If that’s the case, there are going to be a lot of loans taken out for these purchases, on top of the ones that are coming due in 2019 and the next few years.
A recent Trepp report (download here) details the state of hospitality CMBS loans coming due.
There have been some large lodging deals over the last few years, on top of it being a sector in which there are consistently large one-off transactions of marquee full-service assets. Between now and the end of 2020, there are about $30.9 billion in lodging loans coming due, about one third of all property types.
The largest is the $1.87-billion backed by a 460-asset Motel 6 borrowing, which was part of the deal when Blackstone Real Estate Partners acquired the chain in 2012. Another is for $1.2 billion, as part of the refinancing of Las Vegas’ Cosmopolitan, also owned by Blackstone.

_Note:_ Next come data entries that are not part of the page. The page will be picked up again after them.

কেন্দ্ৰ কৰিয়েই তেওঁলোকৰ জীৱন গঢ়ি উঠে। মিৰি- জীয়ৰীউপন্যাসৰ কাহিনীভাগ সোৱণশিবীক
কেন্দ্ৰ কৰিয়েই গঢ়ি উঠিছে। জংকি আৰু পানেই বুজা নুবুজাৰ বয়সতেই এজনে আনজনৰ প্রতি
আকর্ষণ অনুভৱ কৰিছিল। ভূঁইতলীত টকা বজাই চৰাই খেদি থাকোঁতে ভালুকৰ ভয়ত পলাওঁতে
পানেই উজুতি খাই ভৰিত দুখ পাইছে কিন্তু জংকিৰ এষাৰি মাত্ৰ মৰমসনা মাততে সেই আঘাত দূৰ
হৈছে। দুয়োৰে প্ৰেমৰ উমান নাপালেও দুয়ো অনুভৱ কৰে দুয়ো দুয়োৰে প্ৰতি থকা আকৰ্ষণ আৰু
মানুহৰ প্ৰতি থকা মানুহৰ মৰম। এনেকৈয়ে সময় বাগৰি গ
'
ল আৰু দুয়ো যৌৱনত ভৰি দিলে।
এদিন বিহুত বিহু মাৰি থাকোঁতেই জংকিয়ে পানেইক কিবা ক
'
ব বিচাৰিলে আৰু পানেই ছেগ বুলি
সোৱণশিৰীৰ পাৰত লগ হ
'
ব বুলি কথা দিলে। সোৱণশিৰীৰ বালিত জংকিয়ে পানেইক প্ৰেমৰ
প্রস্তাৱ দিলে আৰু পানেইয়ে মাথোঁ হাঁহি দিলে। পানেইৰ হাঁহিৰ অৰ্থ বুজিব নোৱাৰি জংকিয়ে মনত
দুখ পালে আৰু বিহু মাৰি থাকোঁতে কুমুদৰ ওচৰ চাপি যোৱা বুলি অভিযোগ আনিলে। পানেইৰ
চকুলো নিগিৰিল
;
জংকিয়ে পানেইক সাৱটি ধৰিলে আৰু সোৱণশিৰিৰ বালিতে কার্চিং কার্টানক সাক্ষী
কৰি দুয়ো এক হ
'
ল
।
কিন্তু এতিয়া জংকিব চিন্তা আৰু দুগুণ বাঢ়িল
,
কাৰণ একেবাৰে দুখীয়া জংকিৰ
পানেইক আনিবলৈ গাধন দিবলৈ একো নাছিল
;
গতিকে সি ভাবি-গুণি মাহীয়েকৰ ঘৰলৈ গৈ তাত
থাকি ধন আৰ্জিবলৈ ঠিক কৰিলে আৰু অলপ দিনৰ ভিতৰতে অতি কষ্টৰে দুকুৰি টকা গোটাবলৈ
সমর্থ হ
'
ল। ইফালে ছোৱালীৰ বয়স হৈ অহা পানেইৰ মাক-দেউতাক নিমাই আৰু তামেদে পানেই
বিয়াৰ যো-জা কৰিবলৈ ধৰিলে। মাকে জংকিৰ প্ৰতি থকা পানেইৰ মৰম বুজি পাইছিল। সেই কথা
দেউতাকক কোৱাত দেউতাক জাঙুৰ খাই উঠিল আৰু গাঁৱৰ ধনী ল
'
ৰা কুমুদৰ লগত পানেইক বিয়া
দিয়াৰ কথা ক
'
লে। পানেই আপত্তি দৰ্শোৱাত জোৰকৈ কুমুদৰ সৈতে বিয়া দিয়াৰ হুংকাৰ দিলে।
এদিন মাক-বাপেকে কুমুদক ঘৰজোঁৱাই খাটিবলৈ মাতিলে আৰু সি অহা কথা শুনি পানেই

In the case of both, each have extensions available.
For all lodging CMBS loans that are in place, full-service hotels account for 50 percent, at $42.9 billion, while limited-service totals $14.1 billion and extended stay is at $5.7 billion. Portfolio loans, with a mix of different property types, total $20.4 billion.
While Trepp acknowledges that hotel occupancy rates have been strong the last few years, averaging nearly 75 percent, it says that NOI (net operating income) increases have lagged. Since 2010, hotels were solidly above all other property types in this measurement, but that changed in 2016. Growth was a mere 0.29 percent that year, followed by 0.16 percent in 2017, the last period Trepp has statistics for. In 2017, most regions posted retraction in NOI, however, the Mountain and Southwest regions of the country increased, between five and six percent.
Meanwhile, construction of new hotels is not without its challenges as well. Tough lending standards for construction loans, high labor costs along with a smaller pool of workers, and tariffs are among the obstacles that developers must face building new product.
But as long as the consumers keep coming, smart owners will find a way to get the most out of their assets and build more.